Правда, послесказочья Шварца откровенно скучны были. Но именно это я постараюсь у него не своровать.

Ну, пропердевшись, поехали!

У Клочкеда была странная мечта. Минет вдвоем. Это он в порнухе насмотрелся, когда сразу два баба у мужика хуй сосут.

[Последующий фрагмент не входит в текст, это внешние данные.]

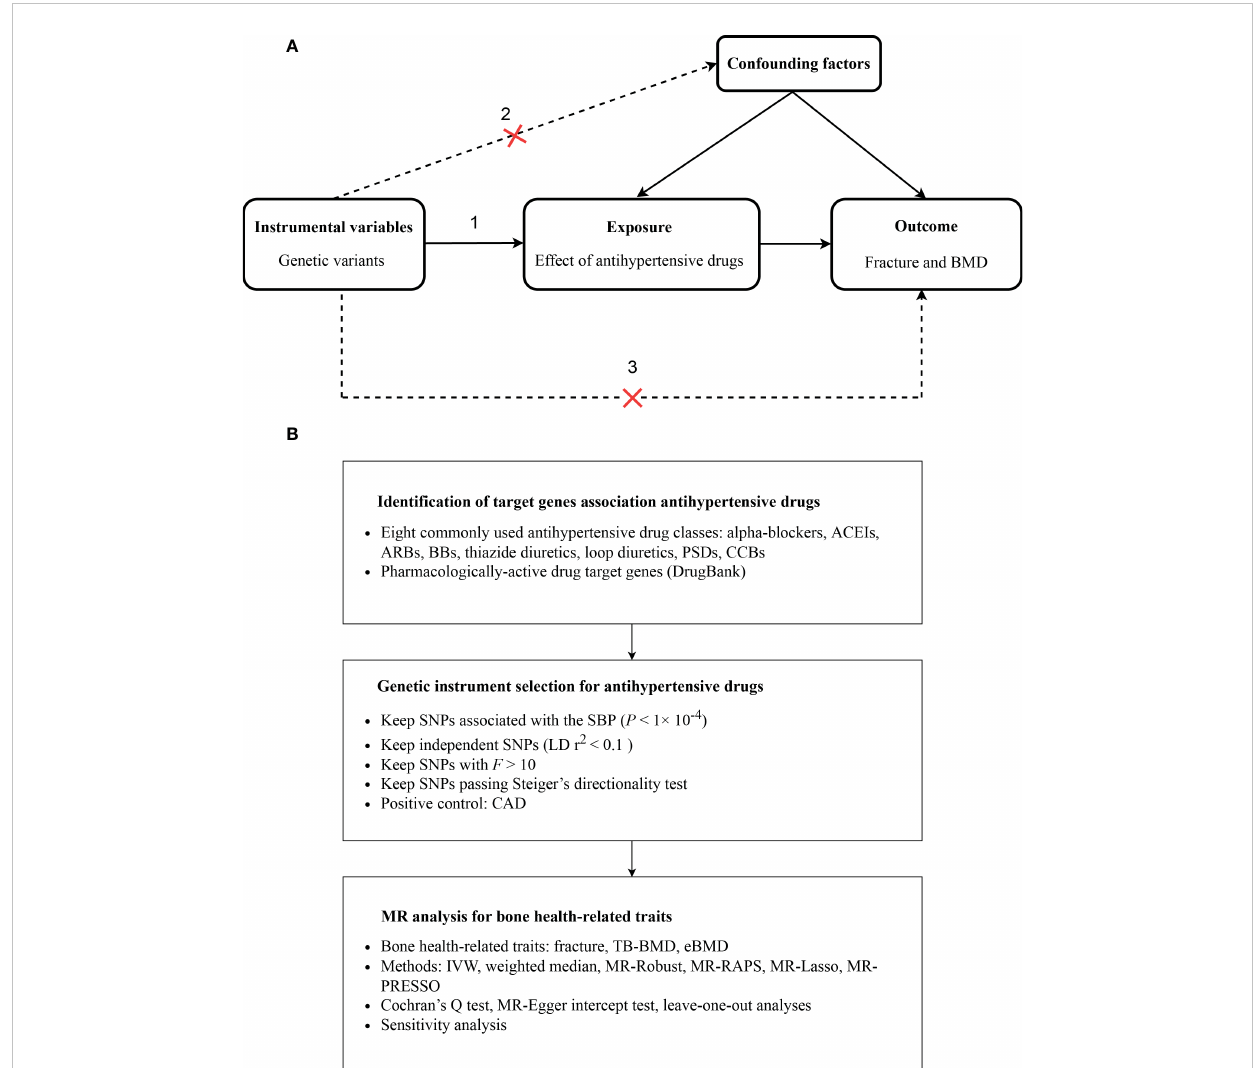
FIGURE 1 Diagram of the study design. (A) The drug-target MR framework in this study. Three assumptions are often required: (1) the selected instrument is predictive of the exposure, (2) the instrument is independent of confounding factors, and (3) there is no horizontal pleiotropy (the instrument is associated with the outcome only through the exposure). (B) The overall study design. IVW, inverse-variance weighted; MR, Mendelian randomization; MR-RAPS, Robust Adjusted Pro fi le Score; MR-PRESSO, Mendelian randomization Pleiotropy RESidual Sum and Outlier; CAD,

Проблема же была в том, что, как-то так случалось, что во всякий момент евонной жизни у Клочкеда было меньше или равно одному бабу. Или одного баба? Короче, было так: или один баб, или ни хуя. Ни хуя, конечно, часто, но очень далеко не всегда. Но две сразу… Нет, бывало раз несколько, но не вместе. Типа по очереди он их еб. Причем, в разных местах. Они друг о друге не знали.

Так вот, о мечте.

На тот описываемый временной момент ебал Клочкед Майю Недолеттт. А она много и часто пиздела о своей подруге Инке Недаеттт. Дескать, такая пиздатая пАдруга… Такая пиздатая… Вся пизда наружу. А не дает. Ну, не дает Недаеттт. Потому и Недаеттт, что не дает. Хотя, может, кому-то когда-то и давала. Но щас не дает. И совсем никому. Но торчит.